|This beautiful home is a blank canvas.|
It was a tossup between a squid and a peacock. But before which animal was decided, I had to answer the question as to whether or not I would paint a mural on Sara's house. "Hell yeah," I said. And with that we started thinking about the upcoming project for a private dwelling in the Kirkwood neighborhood of Atlanta, GA.
|This beautiful taped paper is a blank canvas.|
|This beautiful design is the accepted version.|
Nothing like a little bit of pressure to derive the design -- we got the green light late Wednesday morning, procured the supplies, and started painting on Wednesday afternoon. Drawing to scale the 32nds and 64ths of inches was the most time consuming. I gave others a headache just watching me.
|This beautiful team paints the (left) canvas.|
|These beautiful rusted cans inspect the front left canvas.|
The rest is a blur. A colorful blur of smiles, community help, and flying paint. We started cutting in the large sections on the old wooden clapboard siding. But let me back up a step -- Sara worked from home this week. She had already pressure washed the house for the upcoming mural. She made and received all sorts of business calls (she sets up local restaurants with food supplies -- a busy time during Thanksgiving Week). As a co-parent she also hosted her children and neighborhood children throughout the week. She also hosted said artist and his design meetings -- providing constant coffee, food, Dark-N-Stormys, and feedback. Sara also put together a Thanksgiving meal for 15. See what I mean by the goddess Hera reference? And all fortified with laughter, grace, power, and elegance. Yes, she made it look easy - and it was quite inspiring.

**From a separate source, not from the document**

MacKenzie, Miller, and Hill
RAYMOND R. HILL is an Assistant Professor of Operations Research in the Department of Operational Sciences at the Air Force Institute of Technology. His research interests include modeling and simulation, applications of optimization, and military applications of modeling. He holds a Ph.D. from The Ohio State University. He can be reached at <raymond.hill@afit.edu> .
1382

|The beautiful team assembles on turkey carving day.|
Next thing I knew it was Wednesday evening. The sun was about to set. Work lights appeared and illuminated. A space heater was ignited. While stretched out on a ladder she hollered at me from the ground, "support is on the way." Several more brushes got wet as I met neighborhood friends here to be part of the magic. Painting a mural is one thing. Painting a mural on clapboard, in the dark, and creatively directing others for the first time - is another matter. Oh but the reassurance came from the patron. "Les, you are so good at figuring things out on the fly and using all the resources available to you." That's coming from the co-parenting, high volume salesperson, who parks in the middle of a chaotic train depot parking lot, because she can -- and then directs traffic to not only get her car out of the jam -- but others as well -- and looks absolutely, naturally fabulous while doing it. Mad-situational-can-do-high-functioning-woman.

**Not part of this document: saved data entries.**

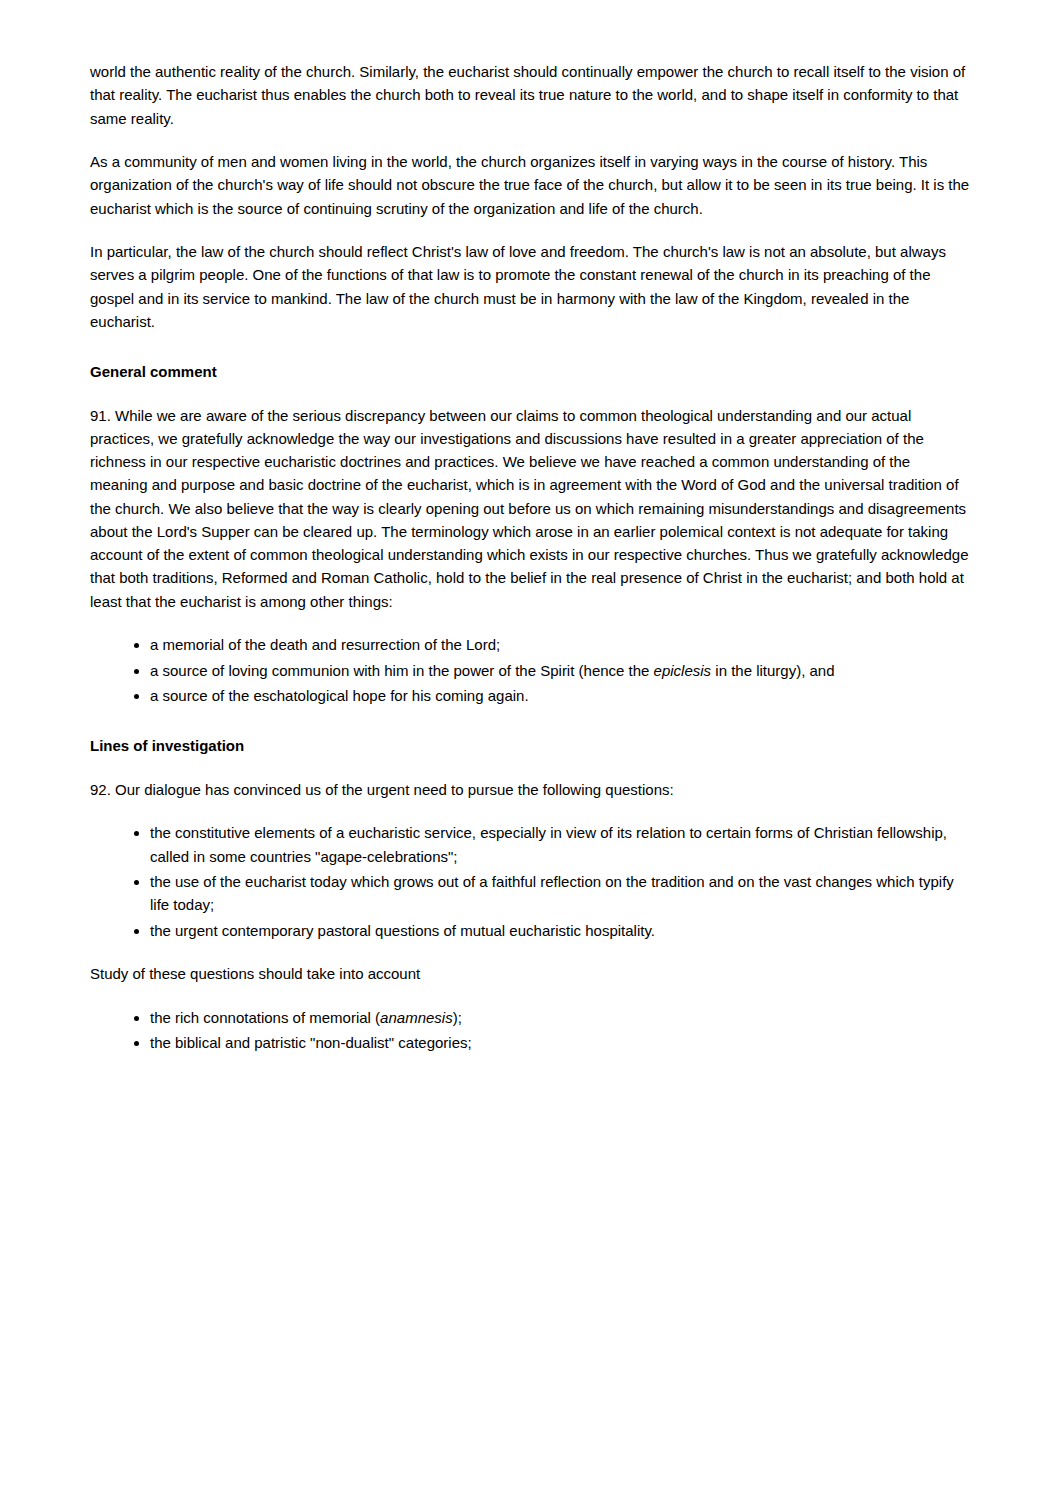world the authentic reality of the church. Similarly, the eucharist should continually empower the church to recall itself to the vision of that reality. The eucharist thus enables the church both to reveal its true nature to the world, and to shape itself in conformity to that same reality.
As a community of men and women living in the world, the church organizes itself in varying ways in the course of history. This organization of the church's way of life should not obscure the true face of the church, but allow it to be seen in its true being. It is the eucharist which is the source of continuing scrutiny of the organization and life of the church.
In particular, the law of the church should reflect Christ's law of love and freedom. The church's law is not an absolute, but always serves a pilgrim people. One of the functions of that law is to promote the constant renewal of the church in its preaching of the gospel and in its service to mankind. The law of the church must be in harmony with the law of the Kingdom, revealed in the eucharist.
General comment
91. While we are aware of the serious discrepancy between our claims to common theological understanding and our actual practices, we gratefully acknowledge the way our investigations and discussions have resulted in a greater appreciation of the richness in our respective eucharistic doctrines and practices. We believe we have reached a common understanding of the meaning and purpose and basic doctrine of the eucharist, which is in agreement with the Word of God and the universal tradition of the church. We also believe that the way is clearly opening out before us on which remaining misunderstandings and disagreements about the Lord's Supper can be cleared up. The terminology which arose in an earlier polemical context is not adequate for taking account of the extent of common theological understanding which exists in our respective churches. Thus we gratefully acknowledge that both traditions, Reformed and Roman Catholic, hold to the belief in the real presence of Christ in the eucharist; and both hold at least that the eucharist is among other things:
a memorial of the death and resurrection of the Lord;
a source of loving communion with him in the power of the Spirit (hence the epiclesis in the liturgy), and
a source of the eschatological hope for his coming again.
Lines of investigation
92. Our dialogue has convinced us of the urgent need to pursue the following questions:
the constitutive elements of a eucharistic service, especially in view of its relation to certain forms of Christian fellowship, called in some countries "agape-celebrations";
the use of the eucharist today which grows out of a faithful reflection on the tradition and on the vast changes which typify life today;
the urgent contemporary pastoral questions of mutual eucharistic hospitality.
Study of these questions should take into account
the rich connotations of memorial (anamnesis);
the biblical and patristic "non-dualist" categories;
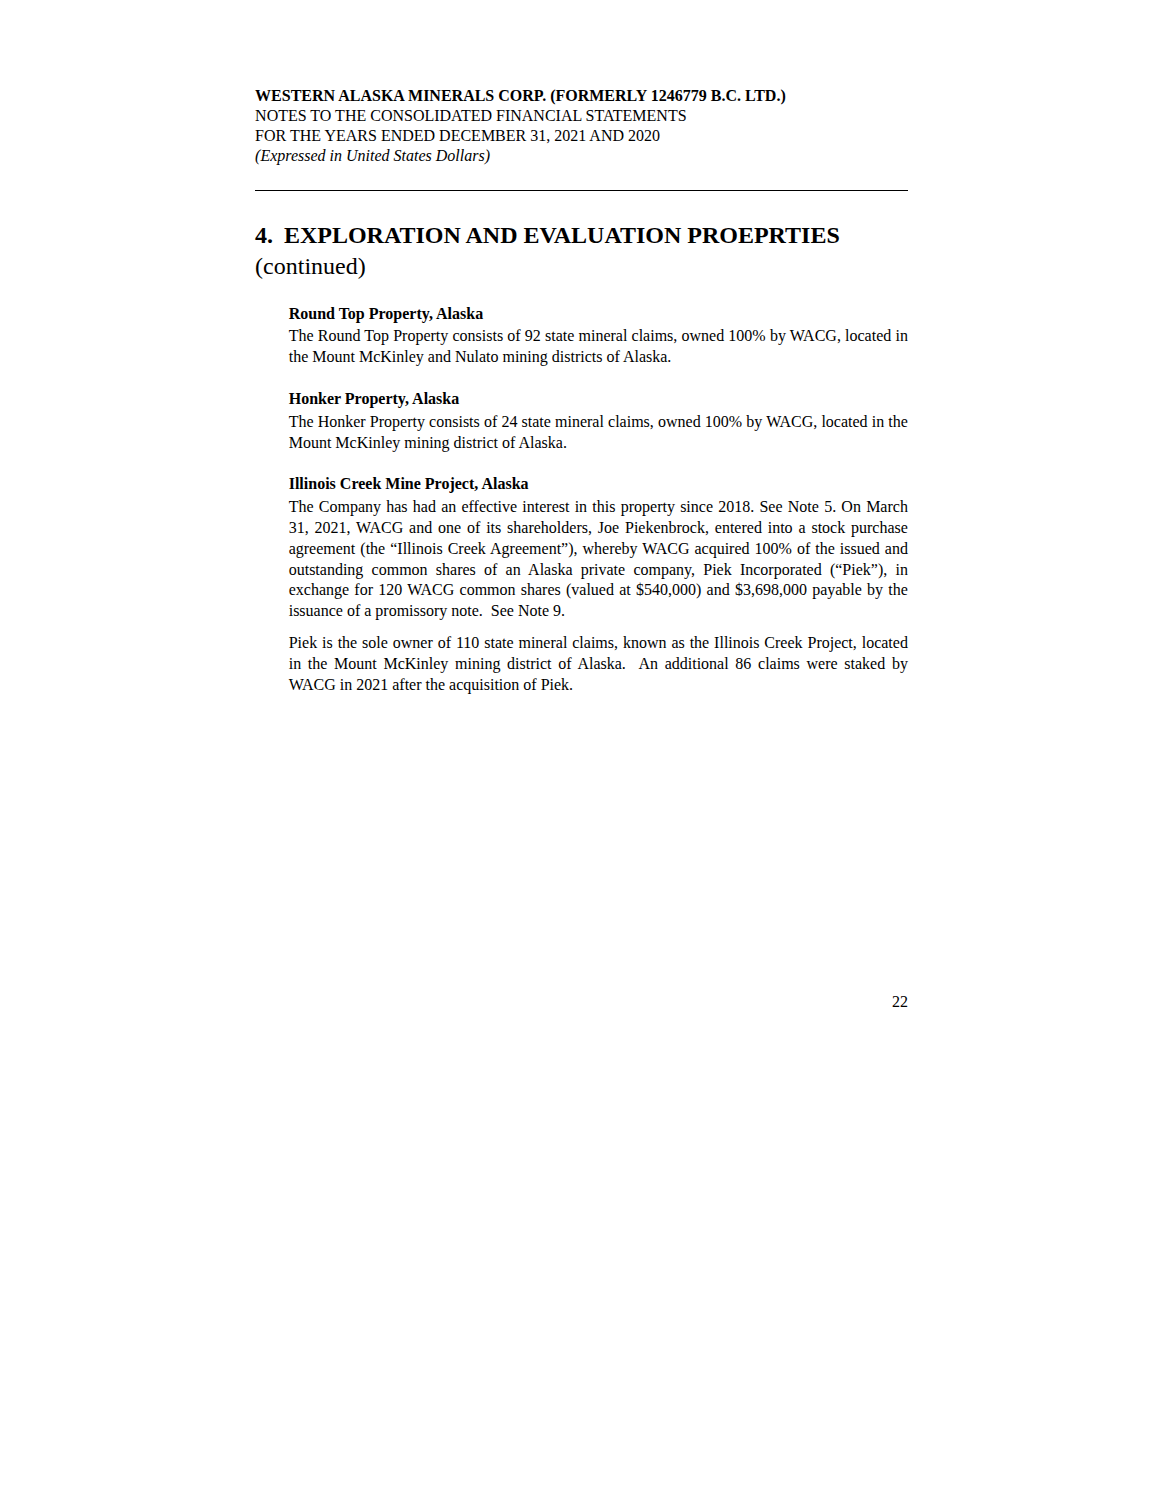WESTERN ALASKA MINERALS CORP. (FORMERLY 1246779 B.C. LTD.)
NOTES TO THE CONSOLIDATED FINANCIAL STATEMENTS
FOR THE YEARS ENDED DECEMBER 31, 2021 AND 2020
(Expressed in United States Dollars)
4. EXPLORATION AND EVALUATION PROEPRTIES (continued)
Round Top Property, Alaska
The Round Top Property consists of 92 state mineral claims, owned 100% by WACG, located in the Mount McKinley and Nulato mining districts of Alaska.
Honker Property, Alaska
The Honker Property consists of 24 state mineral claims, owned 100% by WACG, located in the Mount McKinley mining district of Alaska.
Illinois Creek Mine Project, Alaska
The Company has had an effective interest in this property since 2018. See Note 5. On March 31, 2021, WACG and one of its shareholders, Joe Piekenbrock, entered into a stock purchase agreement (the “Illinois Creek Agreement”), whereby WACG acquired 100% of the issued and outstanding common shares of an Alaska private company, Piek Incorporated (“Piek”), in exchange for 120 WACG common shares (valued at $540,000) and $3,698,000 payable by the issuance of a promissory note. See Note 9.
Piek is the sole owner of 110 state mineral claims, known as the Illinois Creek Project, located in the Mount McKinley mining district of Alaska. An additional 86 claims were staked by WACG in 2021 after the acquisition of Piek.
22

|The beautiful almost-completely visible canvas.|
They say the finished painting is but merely the residue of the creative process. I'd like to cite this experience as a reference to this concept. Yes, the mural is pretty cool. It integrates vibrant imagery and color into the existing structure. Image and house now coexist and the viewer has to walk about the outside of the house to experience the entire mural. But the process -- 50 hours of designing and redesigning during the week of the painting and previous R&D from within the local library. And then all that magic during those hours of painting -- neighborhood folk stopping by on their walk to inquire. Catching a glimpse of a car slowing down to take a better look. The ethereal passing 'oohs and aahs.' The folks at the paint store getting jazzed when they hear about the project and one employee's discovery that her children play with Sara's. Constant feel good music from Sam Cooke, Leon Bridges, and Alabama Shakes while painting with others. Catching up with dear friends, and making new ones. Sharing brush techniques with others from 20 years of painting and learning about new ways to paint too. And finally, hearing from my patron how happy she is to know that she will walk up to this house and see the residue of these experiences. Every. Day.